In August 2022, the United States enacted the Inflation Reduction Act, aiming to stimulate investments in domestic manufacturing capacity, promote domestic procurement of critical supplies, and accelerate research and development and commercialisation of cutting-edge technologies such as carbon capture and clean hydrogen production and storage. This legislation represents the third initiative since 2021 aimed at improving economic competitiveness, innovation, and industrial productivity. The Bipartisan Infrastructure Law allocated $550 billion for infrastructure development between 2022 and 2026, covering roads, bridges, mass transit, water infrastructure, electric vehicles, power grids, and broadband. Another major initiative is the CHIPS Act, which has a budget of $280 billion over the next 10 years, allocated to research and development, commercialisation, and manufacturing.

Element and region lists:
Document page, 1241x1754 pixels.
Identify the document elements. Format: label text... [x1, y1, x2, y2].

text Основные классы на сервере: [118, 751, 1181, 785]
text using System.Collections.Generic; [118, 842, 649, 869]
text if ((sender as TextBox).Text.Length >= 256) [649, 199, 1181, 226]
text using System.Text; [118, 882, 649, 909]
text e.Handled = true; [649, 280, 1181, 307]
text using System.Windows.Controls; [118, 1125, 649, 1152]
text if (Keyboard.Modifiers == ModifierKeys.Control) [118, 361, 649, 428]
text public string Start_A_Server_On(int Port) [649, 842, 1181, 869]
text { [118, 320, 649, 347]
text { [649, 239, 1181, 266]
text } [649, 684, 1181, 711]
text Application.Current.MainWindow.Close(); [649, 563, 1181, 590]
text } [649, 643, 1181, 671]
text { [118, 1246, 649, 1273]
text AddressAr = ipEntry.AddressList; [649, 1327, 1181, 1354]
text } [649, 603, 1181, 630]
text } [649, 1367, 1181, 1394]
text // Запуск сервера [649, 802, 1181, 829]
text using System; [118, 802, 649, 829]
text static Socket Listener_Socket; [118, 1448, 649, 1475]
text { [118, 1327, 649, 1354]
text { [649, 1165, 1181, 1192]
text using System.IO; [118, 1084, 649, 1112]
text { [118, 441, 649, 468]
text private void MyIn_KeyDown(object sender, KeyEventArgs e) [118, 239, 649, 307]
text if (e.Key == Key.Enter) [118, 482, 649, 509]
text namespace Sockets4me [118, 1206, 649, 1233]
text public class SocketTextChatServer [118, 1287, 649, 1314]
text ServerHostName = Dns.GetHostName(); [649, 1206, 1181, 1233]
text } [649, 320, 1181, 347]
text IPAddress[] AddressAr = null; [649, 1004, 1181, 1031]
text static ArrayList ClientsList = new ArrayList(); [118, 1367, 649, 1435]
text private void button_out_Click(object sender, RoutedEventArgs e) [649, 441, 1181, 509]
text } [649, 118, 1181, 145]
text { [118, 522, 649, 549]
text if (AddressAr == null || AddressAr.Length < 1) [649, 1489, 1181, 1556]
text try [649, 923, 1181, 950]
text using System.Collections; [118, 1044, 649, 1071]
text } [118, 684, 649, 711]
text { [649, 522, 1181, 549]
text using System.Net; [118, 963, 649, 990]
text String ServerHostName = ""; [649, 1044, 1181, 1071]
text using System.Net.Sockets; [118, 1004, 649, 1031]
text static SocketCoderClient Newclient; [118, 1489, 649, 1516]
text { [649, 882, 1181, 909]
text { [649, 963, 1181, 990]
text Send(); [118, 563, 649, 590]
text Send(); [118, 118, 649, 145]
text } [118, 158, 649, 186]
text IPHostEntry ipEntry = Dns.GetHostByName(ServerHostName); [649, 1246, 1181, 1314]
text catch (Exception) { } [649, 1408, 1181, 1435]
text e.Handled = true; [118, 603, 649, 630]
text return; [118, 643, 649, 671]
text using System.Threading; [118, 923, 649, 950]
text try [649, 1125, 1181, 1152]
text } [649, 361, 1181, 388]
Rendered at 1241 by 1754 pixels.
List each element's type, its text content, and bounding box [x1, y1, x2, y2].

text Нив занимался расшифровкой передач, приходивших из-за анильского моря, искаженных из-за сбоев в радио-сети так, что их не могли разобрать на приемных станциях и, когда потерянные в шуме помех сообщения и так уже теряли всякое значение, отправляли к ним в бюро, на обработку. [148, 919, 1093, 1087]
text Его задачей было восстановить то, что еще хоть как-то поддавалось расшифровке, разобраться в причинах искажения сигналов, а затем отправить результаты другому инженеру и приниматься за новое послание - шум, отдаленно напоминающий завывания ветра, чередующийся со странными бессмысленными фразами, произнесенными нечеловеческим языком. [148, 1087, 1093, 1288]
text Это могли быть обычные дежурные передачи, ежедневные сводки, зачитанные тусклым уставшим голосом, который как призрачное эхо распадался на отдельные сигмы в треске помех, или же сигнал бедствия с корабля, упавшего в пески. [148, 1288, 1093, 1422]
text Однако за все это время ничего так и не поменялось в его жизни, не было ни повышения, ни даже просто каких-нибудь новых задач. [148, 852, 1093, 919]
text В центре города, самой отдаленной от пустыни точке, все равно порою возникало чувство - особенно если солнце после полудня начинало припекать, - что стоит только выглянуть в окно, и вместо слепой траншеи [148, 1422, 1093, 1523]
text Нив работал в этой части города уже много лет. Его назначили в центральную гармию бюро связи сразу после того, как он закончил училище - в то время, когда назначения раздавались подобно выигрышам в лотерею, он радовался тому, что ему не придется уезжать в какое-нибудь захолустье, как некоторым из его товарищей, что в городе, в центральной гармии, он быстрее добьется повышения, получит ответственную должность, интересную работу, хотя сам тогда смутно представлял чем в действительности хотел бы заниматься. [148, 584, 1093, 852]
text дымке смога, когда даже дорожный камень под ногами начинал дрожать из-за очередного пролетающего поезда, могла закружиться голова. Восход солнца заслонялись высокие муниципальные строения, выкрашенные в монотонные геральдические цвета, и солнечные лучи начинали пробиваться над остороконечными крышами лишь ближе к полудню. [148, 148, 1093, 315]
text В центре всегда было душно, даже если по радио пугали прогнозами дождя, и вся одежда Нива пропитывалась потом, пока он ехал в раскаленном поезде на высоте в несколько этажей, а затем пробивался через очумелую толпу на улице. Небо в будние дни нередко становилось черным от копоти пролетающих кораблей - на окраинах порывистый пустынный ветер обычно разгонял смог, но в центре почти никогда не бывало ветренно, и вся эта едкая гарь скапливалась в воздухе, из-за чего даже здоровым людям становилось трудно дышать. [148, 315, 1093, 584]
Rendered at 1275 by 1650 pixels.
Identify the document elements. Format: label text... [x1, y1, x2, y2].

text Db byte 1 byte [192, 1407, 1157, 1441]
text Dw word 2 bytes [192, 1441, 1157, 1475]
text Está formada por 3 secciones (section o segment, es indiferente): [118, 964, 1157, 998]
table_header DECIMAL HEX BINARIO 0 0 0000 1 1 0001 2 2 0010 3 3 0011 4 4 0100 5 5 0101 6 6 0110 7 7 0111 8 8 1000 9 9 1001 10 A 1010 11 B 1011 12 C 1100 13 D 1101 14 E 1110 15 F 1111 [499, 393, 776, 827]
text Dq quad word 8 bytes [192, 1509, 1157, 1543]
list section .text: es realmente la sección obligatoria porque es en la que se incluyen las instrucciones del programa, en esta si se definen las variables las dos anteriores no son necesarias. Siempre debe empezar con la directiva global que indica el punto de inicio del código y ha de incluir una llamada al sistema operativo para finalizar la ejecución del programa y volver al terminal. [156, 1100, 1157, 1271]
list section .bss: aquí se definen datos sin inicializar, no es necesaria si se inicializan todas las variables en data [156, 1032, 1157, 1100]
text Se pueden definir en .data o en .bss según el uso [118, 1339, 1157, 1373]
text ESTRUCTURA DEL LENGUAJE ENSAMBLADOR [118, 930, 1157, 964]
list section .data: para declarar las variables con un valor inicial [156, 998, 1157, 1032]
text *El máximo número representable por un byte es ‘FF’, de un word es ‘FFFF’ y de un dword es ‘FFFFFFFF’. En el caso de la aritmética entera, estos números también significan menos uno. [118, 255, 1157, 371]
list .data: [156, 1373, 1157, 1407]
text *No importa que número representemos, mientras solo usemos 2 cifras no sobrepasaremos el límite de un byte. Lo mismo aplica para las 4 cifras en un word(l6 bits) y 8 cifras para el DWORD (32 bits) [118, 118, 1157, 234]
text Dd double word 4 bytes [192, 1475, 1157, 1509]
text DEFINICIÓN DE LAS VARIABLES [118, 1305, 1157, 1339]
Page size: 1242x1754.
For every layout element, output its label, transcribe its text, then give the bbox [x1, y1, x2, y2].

> [PROBLEM REQUIREMENTS]:
Set down the stretch of the source excerpt on U.S. economic legislation from "In August 2022, the" through "commercialisation, and manufacturing.", word for word. The rows play no part in the work.

> [FINISHED EXERCISE]:
In August 2022, the United States enacted the Inflation Reduction Act, aiming to stimulate investments in domestic manufacturing capacity, promote domestic procurement of critical supplies, and accelerate research and development and commercialisation of cutting-edge technologies such as carbon capture and clean hydrogen production and storage. This legislation represents the third initiative since 2021 aimed at improving economic competitiveness, innovation, and industrial productivity. The Bipartisan Infrastructure Law allocated $550 billion for infrastructure development between 2022 and 2026, covering roads, bridges, mass transit, water infrastructure, electric vehicles, power grids, and broadband. Another major initiative is the CHIPS Act, which has a budget of $280 billion over the next 10 years, allocated to research and development, commercialisation, and manufacturing.